#### [PROVIDED PASSAGE]
+ + + + +

Common Challenges Faced by Social Enterprises and Strategies for Success

The world faces major problems such as poverty, hunger, sickness, and climate change — the list is a long one. Governments have not been able to solve these problems by themselves. Social entrepreneurs have stepped in to fill the breach. Today there are millions of social enterprises around the world tackling these problems, and their impact is significant. In Sub-Saharan Africa alone, social enterprises are estimated to have created between 28 and 41 million jobs. Social entrepreneurship is not just a developing country phenomenon. In the UK, for instance, there are estimated to be over 100,000 social enterprises. Many of these social enterprises are small, but like millions of fireflies that light up the night sky, collectively, their impact is huge. One social enterprise in particular, BRAC, has been credited as a major contributor to Bangladesh’s graduation from being one of the poorest countries in the world in the late twentieth century to a low-middle-income country today.

As a mentor with Miller Center for Social Entrepreneurship, I have had the privilege of speaking with some of these inspiring entrepreneurs. Many have sacrificed potentially lucrative careers to pursue their callings to tackle key societal problems. From them, and from numerous case studies of social enterprises, I have learned about the challenges social enterprises face and the practices adopted by some of the more successful ones. I have also observed that many social enterprises remain small and local, struggle to remain solvent, and have problems measuring their impact. I realized soon enough that social enterprises have to adopt business models that are quite different from those of commercial enterprises here in the US. In this brief essay, my aim is to present a summary of what I have learned.

Challenges faced by Social Enterprises

Complex Value Chains

Social enterprise value chains are often more complex than the common unidirectional value chains of commercial enterprises, with suppliers on one side and customers (buyers) on the other. Social enterprise value chains are often bidirectional — the social enterprise can be both a buyer and a supplier to its customers, and in addition, it may have other types of customers for its finished products. An example is Grassland Cameroon which works with small-holder farmers supplying them with financing, agricultural inputs, and training and also buying their produce and selling standardized graded products to industrial clients. Similarly, All Across Africa sources raw materials and supplies them along with financing options to artisans — its customers — and sells those same artisans’ products to leading retail chains — also its customers — in the US and Europe.

+ + + + +

#### [YOUR TASKS]
**1)** According to the essay on social enterprises, how many jobs are social enterprises estimated to have created in Sub-Saharan Africa?
**2)** Translate this sentence from the social enterprise essay into Spanish: "Governments have not been able to solve these problems by themselves."
**3)** Write the next paragraph of the essay on social enterprises, picking up after its final sentence.
The material after the essay on social enterprises is separate from it.

+ + + + +

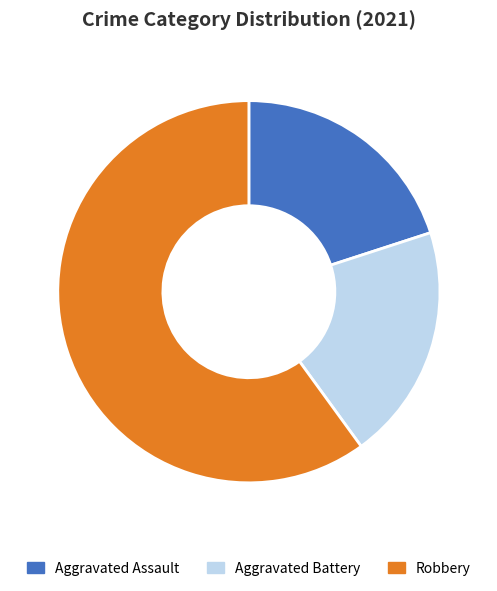

Combined, do Aggravated Assault and Robbery account for over 50%?

Yes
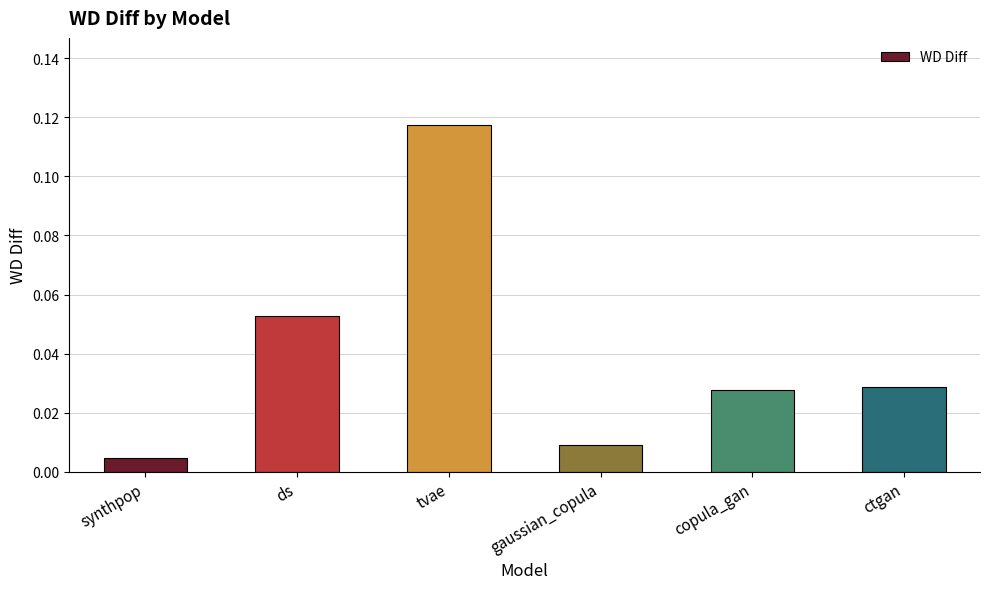

What is the label of the 1st bar from the right?

ctgan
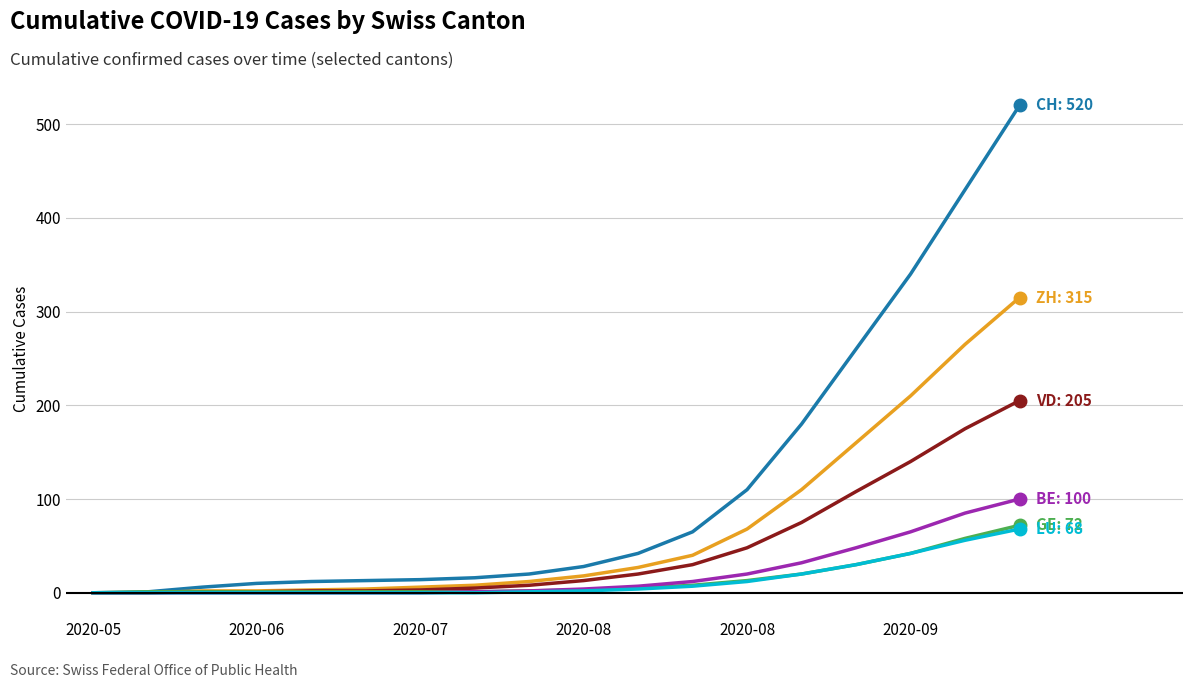

What is the maximum value shown in the chart?

520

+ + + + +

#### [RESULTS BY TASK]
**1)** Between 28 and 41 million jobs.

**2)** Los gobiernos no han podido resolver estos problemas por sí solos.

**3)**
Bi-directional value chains are harder to manage since they deal with multiple types of customers, customer relationships are complex, and service levels have to be managed on multiple fronts. A larger organization is often necessary to manage operations.

High-touch Engagement with Tough Customers

As customers, people living in poverty face unique constraints and limited choices. Their decision-making under these circumstances may seem counterintuitive or even sub-optimal to the entrepreneurs who serve them. Even if the benefits of products and services offered by social entrepreneurs are clear, customers may not adopt them. Research by Mullainathan, Shafir, and their colleagues has revealed that poverty imposes chronic stress, which impairs cognitive function and the quality of decision-making. Stress, in combination with limited choices, may cause those living in poverty to use less preventive health care, fail to adhere to drug regimens, be less productive at work, and sometimes make poor financial decisions. We see this in immunization campaigns, changes in food habits (toward more nutritional foods), and the use of mosquito nets. Social entrepreneurs need to understand the special circumstances of their customers while developing their products and services and the strategies for marketing them.

Social enterprises need to have deep engagement with their customers to educate them on the benefits of their products or services. Communication, demonstration, training, and monitoring are important. Working with community leaders to build trust in the community is key.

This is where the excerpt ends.